No se trataba de una obra más ni, por supuesto, de un mero producto para la venta. Tanto Mozart como el libretista, Emanuel Schikaneder, un hombre multiusos del teatro (empresario, actor, compositor y cantante), se involucraron al máximo hasta crear una de las óperas más importantes aun hoy, más de dos siglos más tarde. Shikaneder hizo de Papageno, el personaje más popular, que hace reir a carcajadas. Mozart dirigió la orquesta y hasta una cuñada suya, Josepha Hofer, hizo de Reina de la Noche. Por lo que Mozart escribió tras el estreno, se lo pasaron por lo menos tan bien como el público, que llenó las funciones durante una buena temporada.

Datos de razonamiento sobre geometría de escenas
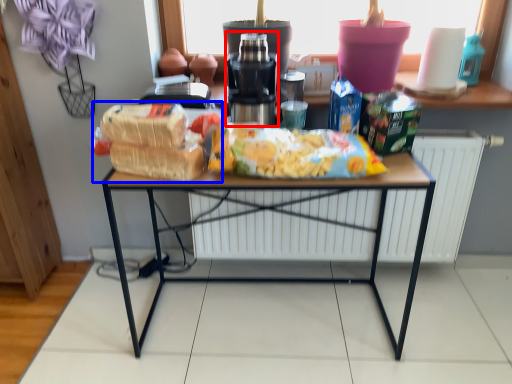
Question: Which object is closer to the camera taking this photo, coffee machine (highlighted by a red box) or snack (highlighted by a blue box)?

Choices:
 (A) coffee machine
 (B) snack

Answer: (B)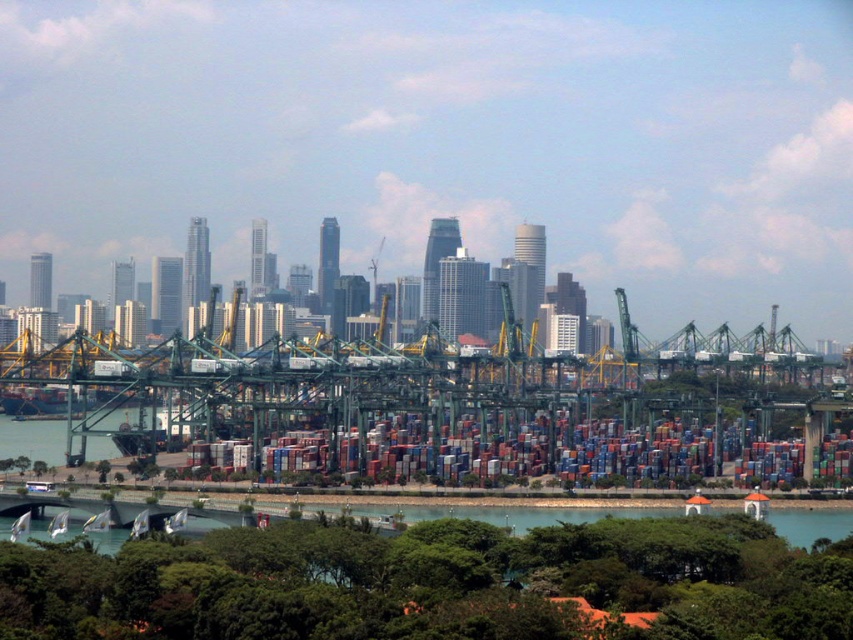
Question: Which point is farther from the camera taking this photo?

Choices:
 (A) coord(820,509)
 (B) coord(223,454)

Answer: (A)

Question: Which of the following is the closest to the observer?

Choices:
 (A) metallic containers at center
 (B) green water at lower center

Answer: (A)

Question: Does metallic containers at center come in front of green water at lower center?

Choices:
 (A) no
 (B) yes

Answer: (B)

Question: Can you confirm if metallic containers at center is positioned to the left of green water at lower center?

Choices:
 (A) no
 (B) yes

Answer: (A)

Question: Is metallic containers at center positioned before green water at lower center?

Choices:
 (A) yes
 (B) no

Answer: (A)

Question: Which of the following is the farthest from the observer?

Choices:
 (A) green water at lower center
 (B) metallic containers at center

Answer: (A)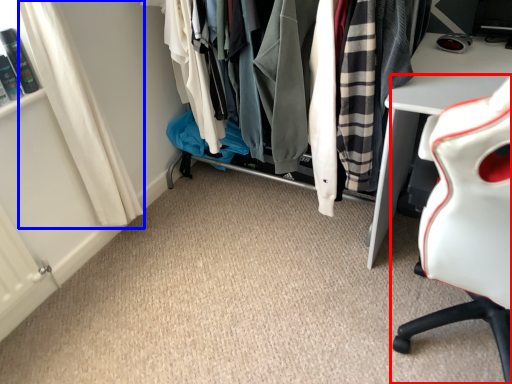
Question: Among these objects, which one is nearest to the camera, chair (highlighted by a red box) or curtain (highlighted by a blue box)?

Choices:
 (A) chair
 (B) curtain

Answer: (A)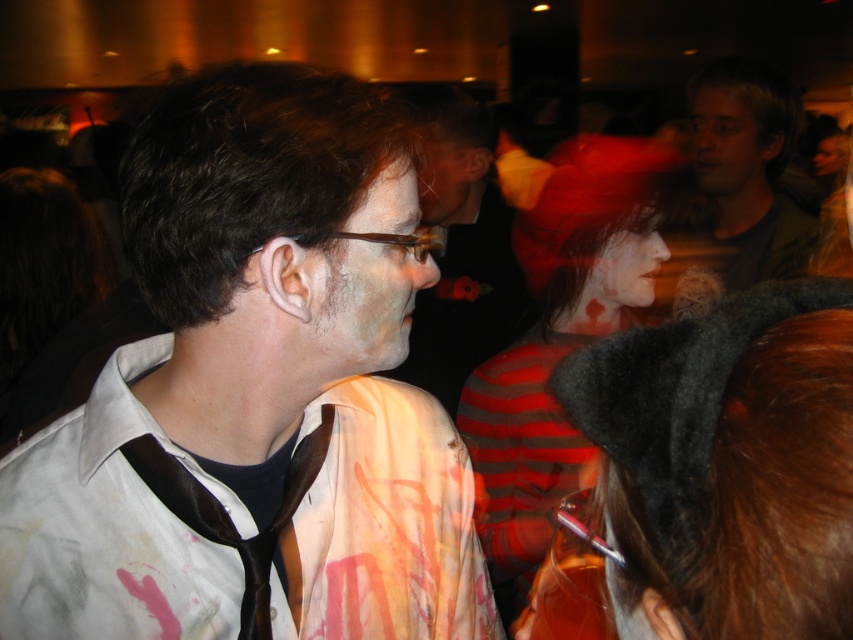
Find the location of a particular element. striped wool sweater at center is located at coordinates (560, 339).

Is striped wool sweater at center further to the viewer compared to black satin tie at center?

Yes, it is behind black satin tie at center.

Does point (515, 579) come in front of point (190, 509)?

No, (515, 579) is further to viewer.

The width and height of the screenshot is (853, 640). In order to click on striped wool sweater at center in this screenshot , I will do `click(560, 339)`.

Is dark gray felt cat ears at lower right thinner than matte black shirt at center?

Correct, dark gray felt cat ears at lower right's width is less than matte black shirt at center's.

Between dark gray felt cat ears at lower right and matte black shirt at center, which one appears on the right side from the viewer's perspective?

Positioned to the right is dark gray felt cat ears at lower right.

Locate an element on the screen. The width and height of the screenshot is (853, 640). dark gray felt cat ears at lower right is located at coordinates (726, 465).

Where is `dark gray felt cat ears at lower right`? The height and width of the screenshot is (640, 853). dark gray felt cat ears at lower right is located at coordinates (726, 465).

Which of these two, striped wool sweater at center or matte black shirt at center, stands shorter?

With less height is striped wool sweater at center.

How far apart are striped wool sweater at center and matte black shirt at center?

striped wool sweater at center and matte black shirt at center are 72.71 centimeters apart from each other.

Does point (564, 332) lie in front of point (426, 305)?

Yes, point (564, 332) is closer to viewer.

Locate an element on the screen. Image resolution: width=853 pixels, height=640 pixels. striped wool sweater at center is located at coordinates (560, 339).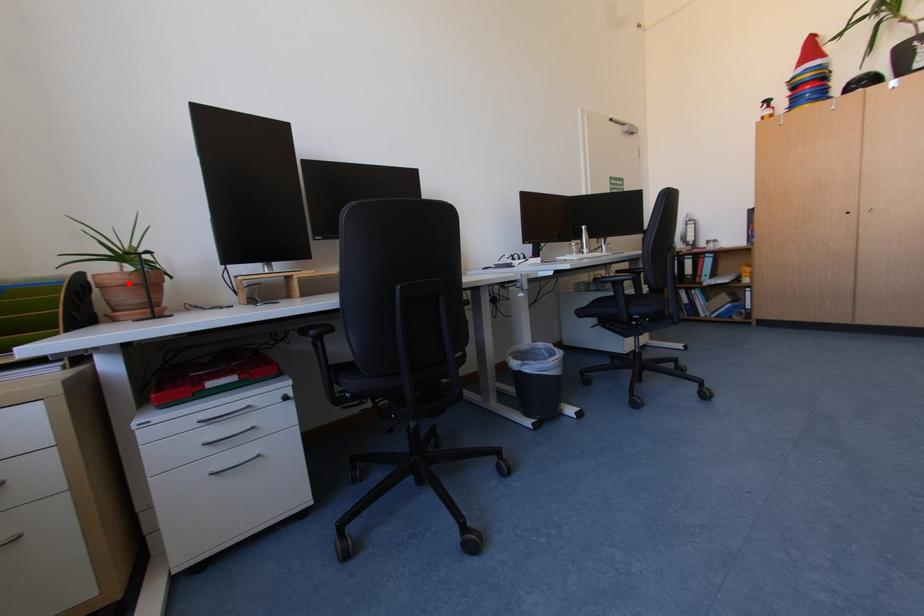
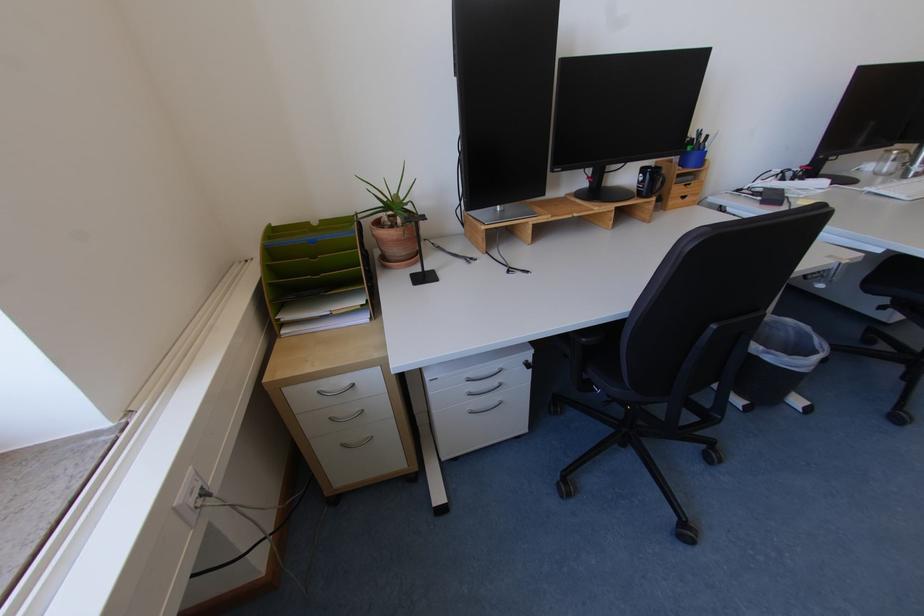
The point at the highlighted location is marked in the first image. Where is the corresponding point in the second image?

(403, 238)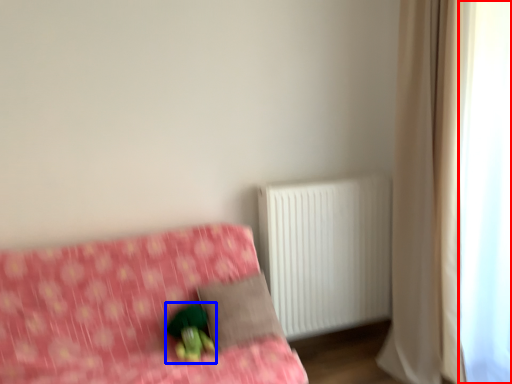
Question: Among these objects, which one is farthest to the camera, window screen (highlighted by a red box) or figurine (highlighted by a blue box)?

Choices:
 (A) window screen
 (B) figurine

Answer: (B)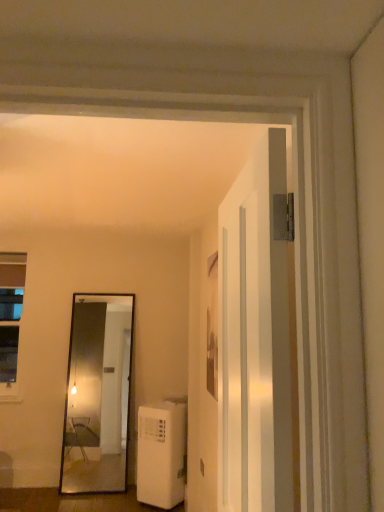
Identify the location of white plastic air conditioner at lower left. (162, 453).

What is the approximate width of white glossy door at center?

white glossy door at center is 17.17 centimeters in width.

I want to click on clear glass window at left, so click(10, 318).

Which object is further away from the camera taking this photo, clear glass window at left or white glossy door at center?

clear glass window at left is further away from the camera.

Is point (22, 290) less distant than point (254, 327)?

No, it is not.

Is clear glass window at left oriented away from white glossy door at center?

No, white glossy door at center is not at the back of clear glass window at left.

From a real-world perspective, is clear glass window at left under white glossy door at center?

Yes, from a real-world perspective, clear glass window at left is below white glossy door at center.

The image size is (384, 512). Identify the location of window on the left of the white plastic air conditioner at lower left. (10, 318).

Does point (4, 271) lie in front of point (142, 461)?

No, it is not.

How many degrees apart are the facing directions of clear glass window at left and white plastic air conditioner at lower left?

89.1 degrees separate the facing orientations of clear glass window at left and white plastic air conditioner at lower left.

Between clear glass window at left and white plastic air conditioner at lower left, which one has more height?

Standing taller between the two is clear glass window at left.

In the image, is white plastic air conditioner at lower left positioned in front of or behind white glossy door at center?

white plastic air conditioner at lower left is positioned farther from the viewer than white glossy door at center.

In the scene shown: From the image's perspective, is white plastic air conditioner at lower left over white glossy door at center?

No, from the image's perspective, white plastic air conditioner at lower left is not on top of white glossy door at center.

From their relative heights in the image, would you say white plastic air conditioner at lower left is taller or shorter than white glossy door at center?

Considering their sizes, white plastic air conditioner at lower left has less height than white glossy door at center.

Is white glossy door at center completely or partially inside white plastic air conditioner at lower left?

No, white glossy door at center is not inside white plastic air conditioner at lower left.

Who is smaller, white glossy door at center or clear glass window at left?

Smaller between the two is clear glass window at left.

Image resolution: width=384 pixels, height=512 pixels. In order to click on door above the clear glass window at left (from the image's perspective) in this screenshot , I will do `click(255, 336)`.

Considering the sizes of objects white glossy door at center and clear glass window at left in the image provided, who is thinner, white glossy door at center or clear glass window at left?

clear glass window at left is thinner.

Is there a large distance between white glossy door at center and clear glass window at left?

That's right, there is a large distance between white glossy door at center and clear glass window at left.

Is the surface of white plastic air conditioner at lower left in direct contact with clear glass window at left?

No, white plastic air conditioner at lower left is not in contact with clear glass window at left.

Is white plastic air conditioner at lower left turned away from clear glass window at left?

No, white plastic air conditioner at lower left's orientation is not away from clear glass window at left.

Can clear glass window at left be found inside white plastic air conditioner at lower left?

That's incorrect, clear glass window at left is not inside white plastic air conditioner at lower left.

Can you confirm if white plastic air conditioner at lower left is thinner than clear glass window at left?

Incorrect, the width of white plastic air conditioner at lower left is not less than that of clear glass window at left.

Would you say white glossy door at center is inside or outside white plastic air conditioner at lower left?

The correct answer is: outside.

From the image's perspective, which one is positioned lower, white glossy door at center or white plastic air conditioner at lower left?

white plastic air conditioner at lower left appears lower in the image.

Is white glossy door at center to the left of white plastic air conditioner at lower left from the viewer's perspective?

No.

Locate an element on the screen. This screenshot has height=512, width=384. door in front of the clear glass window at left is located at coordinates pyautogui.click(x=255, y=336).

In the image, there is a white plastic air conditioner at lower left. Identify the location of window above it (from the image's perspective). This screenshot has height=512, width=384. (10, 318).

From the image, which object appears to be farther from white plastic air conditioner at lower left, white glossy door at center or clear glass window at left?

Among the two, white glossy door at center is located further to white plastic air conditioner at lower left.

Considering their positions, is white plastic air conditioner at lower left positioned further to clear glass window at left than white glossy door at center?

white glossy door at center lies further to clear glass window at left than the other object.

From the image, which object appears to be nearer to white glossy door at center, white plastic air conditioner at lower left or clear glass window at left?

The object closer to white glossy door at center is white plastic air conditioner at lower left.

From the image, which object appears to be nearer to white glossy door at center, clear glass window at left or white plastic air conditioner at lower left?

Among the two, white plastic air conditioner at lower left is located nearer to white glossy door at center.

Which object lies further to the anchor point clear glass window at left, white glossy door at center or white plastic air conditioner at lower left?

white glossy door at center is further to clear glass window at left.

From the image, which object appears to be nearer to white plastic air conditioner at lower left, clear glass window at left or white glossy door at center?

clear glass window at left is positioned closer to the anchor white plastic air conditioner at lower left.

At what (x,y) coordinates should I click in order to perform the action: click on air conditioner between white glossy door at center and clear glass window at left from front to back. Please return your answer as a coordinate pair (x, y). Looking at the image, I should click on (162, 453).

=== COMPRUEBA TU COMPRENSIÓN ===
• a. Transcribe literalmente la parte del pasaje seleccionado que va desde "No se trataba" hasta "una buena temporada.".
• b. Responde estas preguntas según el pasaje seleccionado:
(i) ¿Qué personaje interpretó el libretista?
(ii) ¿Quién hizo de Reina de la Noche?
(iii) ¿Qué dirigió Mozart?
• c. Enumera todas las ocupaciones que el pasaje seleccionado atribuye a Emanuel Schikaneder entre paréntesis.

=== SOLUCIONES ===
• a.
No se trataba de una obra más ni, por supuesto, de un mero producto para la venta. Tanto Mozart como el libretista, Emanuel Schikaneder, un hombre multiusos del teatro (empresario, actor, compositor y cantante), se involucraron al máximo hasta crear una de las óperas más importantes aun hoy, más de dos siglos más tarde. Shikaneder hizo de Papageno, el personaje más popular, que hace reir a carcajadas. Mozart dirigió la orquesta y hasta una cuñada suya, Josepha Hofer, hizo de Reina de la Noche. Por lo que Mozart escribió tras el estreno, se lo pasaron por lo menos tan bien como el público, que llenó las funciones durante una buena temporada.

• b.
(i) Interpretó a Papageno.
(ii) Hizo de Reina de la Noche Josepha Hofer, cuñada de Mozart.
(iii) Mozart dirigió la orquesta.

• c. Empresario, actor, compositor y cantante.